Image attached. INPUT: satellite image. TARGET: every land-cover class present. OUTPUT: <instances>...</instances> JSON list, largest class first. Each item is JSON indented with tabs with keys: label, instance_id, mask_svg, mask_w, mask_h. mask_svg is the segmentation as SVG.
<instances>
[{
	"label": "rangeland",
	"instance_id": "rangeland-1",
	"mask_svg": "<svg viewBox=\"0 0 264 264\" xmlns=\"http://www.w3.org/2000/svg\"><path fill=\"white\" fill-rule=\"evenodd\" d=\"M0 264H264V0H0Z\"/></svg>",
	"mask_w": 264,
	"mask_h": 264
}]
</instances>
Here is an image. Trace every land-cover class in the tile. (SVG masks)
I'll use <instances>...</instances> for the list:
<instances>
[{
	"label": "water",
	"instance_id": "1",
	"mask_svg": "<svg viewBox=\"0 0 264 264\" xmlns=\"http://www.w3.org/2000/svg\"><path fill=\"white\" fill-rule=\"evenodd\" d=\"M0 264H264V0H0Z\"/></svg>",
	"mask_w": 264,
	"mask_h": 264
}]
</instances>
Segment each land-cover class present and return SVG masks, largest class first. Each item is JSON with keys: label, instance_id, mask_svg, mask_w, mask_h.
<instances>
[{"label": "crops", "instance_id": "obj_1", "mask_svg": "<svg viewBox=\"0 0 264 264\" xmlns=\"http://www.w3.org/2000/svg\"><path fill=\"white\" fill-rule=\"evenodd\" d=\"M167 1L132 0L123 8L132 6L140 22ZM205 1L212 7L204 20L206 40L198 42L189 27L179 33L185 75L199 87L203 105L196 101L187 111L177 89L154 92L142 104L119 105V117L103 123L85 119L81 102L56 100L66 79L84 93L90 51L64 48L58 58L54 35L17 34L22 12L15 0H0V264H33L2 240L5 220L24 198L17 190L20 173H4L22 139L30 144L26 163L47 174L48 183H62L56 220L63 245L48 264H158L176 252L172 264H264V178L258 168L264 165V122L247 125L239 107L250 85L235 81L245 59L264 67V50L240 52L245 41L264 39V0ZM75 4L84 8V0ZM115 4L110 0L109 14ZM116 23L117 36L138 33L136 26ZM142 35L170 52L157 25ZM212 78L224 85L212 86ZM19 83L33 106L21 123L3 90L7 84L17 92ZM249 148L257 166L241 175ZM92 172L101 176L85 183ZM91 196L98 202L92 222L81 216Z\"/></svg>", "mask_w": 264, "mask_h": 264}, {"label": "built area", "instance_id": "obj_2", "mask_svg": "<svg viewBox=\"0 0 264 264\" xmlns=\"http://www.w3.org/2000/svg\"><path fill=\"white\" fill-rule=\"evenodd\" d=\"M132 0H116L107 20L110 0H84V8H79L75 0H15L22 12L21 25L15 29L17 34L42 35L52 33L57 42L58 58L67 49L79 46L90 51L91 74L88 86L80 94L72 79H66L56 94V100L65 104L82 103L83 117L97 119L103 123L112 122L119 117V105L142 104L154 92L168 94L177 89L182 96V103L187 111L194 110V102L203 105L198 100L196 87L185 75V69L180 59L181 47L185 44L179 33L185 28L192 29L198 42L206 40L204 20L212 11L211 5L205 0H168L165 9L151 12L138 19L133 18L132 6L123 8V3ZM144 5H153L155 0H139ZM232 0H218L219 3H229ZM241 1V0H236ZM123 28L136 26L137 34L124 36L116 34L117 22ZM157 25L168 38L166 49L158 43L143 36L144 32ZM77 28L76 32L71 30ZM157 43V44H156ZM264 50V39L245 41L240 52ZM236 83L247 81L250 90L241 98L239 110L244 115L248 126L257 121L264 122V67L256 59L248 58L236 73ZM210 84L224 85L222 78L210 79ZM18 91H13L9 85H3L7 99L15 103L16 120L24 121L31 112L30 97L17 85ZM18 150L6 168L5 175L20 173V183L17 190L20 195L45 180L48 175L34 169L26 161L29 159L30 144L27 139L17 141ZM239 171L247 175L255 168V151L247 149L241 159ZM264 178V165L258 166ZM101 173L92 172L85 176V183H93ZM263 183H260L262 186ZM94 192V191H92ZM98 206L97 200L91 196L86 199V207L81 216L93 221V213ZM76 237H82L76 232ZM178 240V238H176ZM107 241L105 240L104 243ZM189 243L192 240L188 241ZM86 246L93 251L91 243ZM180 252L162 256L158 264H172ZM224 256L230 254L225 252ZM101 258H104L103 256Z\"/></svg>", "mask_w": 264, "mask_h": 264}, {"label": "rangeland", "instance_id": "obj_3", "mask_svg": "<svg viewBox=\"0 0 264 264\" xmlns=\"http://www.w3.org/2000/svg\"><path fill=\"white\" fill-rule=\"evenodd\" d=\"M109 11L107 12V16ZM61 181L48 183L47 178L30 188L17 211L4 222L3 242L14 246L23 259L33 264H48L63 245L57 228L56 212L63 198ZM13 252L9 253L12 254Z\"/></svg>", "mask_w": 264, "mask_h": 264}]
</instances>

####################

■ **TASK BRIEF**: Select each line in the entries above that contains the word "masks" and copy those lines in the order they appear.

■ **FULL RESPONSE**:
Here is an image. Trace every land-cover class in the tile. (SVG masks)
Segment each land-cover class present and return SVG masks, largest class first. Each item is JSON with keys: label, instance_id, mask_svg, mask_w, mask_h.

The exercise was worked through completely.